(How to complete this task): Reproduce the entries below in full, word for word.

- Opening Delimiter -

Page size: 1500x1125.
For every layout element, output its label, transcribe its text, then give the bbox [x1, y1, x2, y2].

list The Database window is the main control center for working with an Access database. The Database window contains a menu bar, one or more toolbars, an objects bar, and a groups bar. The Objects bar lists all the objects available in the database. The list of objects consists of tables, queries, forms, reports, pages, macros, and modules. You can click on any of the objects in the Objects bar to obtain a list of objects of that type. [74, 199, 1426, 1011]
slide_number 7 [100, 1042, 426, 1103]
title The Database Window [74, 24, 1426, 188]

- Closing Delimiter -

(Your solution):
Page size: 1500x1125.
For every layout element, output its label, transcribe its text, then give the bbox [x1, y1, x2, y2].

list The Database window is the main control center for working with an Access database. The Database window contains a menu bar, one or more toolbars, an objects bar, and a groups bar. The Objects bar lists all the objects available in the database. The list of objects consists of tables, queries, forms, reports, pages, macros, and modules. You can click on any of the objects in the Objects bar to obtain a list of objects of that type. [74, 199, 1426, 1011]
slide_number 7 [100, 1042, 426, 1103]
title The Database Window [74, 24, 1426, 188]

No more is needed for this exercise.